The ongoing high turnover of social work staff at all levels of Reading children's services continues to impede progress in improving the quality of services, Ofsted has warned.

In the second visit since responsibility for delivering children’s social care and early help services in Reading transferred to Brighter Futures for Children (BFfC) in December 2018, inspectors said high turnover has contributed to drift and delay in progressing work with many children and families and they do not always have a named social worker.

At the monitoring visit in February 2018, there were a significant number of children’s cases that were not allocated to social workers. In May 2019, this recurred, and leaders identified that 171 children did not have a named social worker.

"Performance management data and the outcome of audits have identified the areas where improvement is essential. However, the lack of staff means that progress, when it is made, is very difficult to sustain. Senior leaders underline the commitment of BFfC to making the recruitment and retention of staff their utmost priority. However, this has yet to have significant impact on the quality of service that children receive in Reading," said the report.

Inspectors reviewed the progress made in the area of help and protection, particularly the work carried out in the Family Intervention Team (FIT), the Children and Young People’s Disability Team (CYPDT) and the Access and Assessment team (A&A).

They highlighted:

- Some children are being visited by duty workers and so are seeing a succession of different social workers. This lack of consistency of social workers makes it harder for families to demonstrate improvement or for social workers to identify increasing risk or lack of progress.

- One four-year-old child met three social workers in as many visits.

- Many children subject to child in need plans are not being visited on a regular basis, and visits that do take place are not recorded.

- For those children ‘held’ in the A&A team in particular, there are delays in developing and progressing plans and holding reviews, and there is a lack of urgency in some cases where circumstances for children are not improving.

- Strategy discussions and subsequent reports demonstrate multi-agency involvement, effective information-sharing by those present and evaluation of risk, although the attendance and contribution to these by the police is variable.

- There are some delays in convening initial child protection conferences and there are further delays in visits following the outcome of these.

- There are also some delays in undertaking and completing assessments due to the high staff turnover and there is substantial variability in the quality of assessments.

- Plans do not consistently reflect all the issues that impact on the care of children identified in the assessment or the recommendations of the assessment. It remains the case that not all outline plans are sufficiently specific or targeted.

- Despite the introduction of rigorous tracking arrangements noted in the March 2018 monitoring visit, inspectors saw significant delays for a small number of children in the completion of pre-proceedings work.

- There has been some improvement in the frequency of child protection conference reviews and core groups.

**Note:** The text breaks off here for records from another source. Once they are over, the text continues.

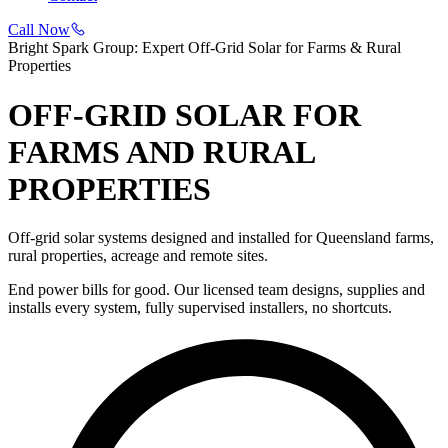
Call Now
Bright Spark Group: Expert Off-Grid Solar for Farms & Rural
Properties
OFF-GRID SOLAR FOR
FARMS AND RURAL
PROPERTIES
Off-grid solar systems designed and installed for Queensland farms,
rural properties, acreage and remote sites.
End power bills for good. Our licensed team designs, supplies and
installs every system, fully supervised installers, no shortcuts.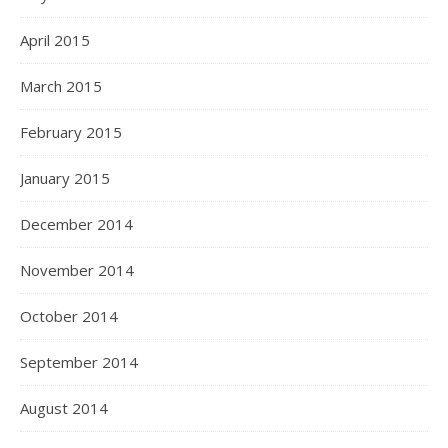
April 2015
March 2015
February 2015
January 2015
December 2014
November 2014
October 2014
September 2014
August 2014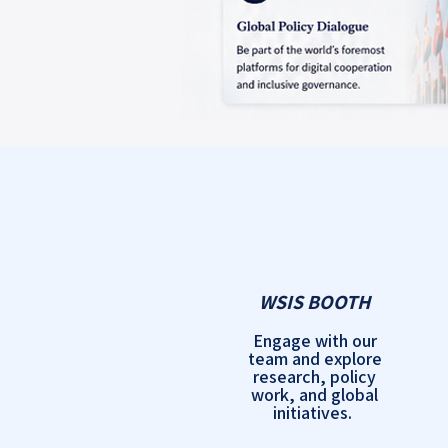
WSIS BOOTH
Engage with our
team and explore
research, policy
work, and global
initiatives.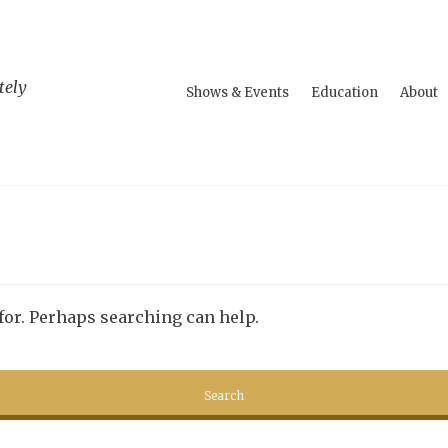
tely
Shows & Events
Education
About
 for. Perhaps searching can help.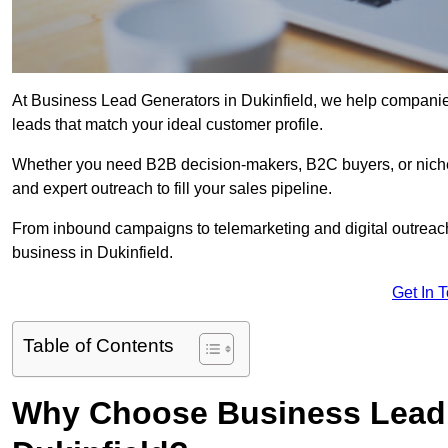
At Business Lead Generators in Dukinfield, we help companies
leads that match your ideal customer profile.
Whether you need B2B decision-makers, B2C buyers, or niche 
and expert outreach to fill your sales pipeline.
From inbound campaigns to telemarketing and digital outreach,
business in Dukinfield.
Get In 
Table of Contents
Why Choose Business Lead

- The frequency and quality of supervision is variable. While there is management oversight, the difference that this is making is not evident in progressing cases.

- Through the audit process, leaders and managers have identified the areas that need to improve. However, in most cases it is difficult to see how this knowledge is driving and securing improvement for children and families.

"In common with previous monitoring visits, this visit has highlighted a recurring pattern of staff being recruited and then leaving relatively quickly. At the time of this visit, one of the two permanent members of the senior leadership team, the deputy director, who has been in post since November 2018, had resigned. Despite the immediate appointment of an interim deputy director and the six new temporary staff due to take up posts the week after this visit, staff morale is fragile," said the report.

"Their confidence that the small improvements made will be sustained and further improvements made is low. The interim director of children services recognises that the recruitment and retention of staff are fundamental to achieve change. BFfC has demonstrated their commitment to achieve this by investment in new recruitment resources," it concluded.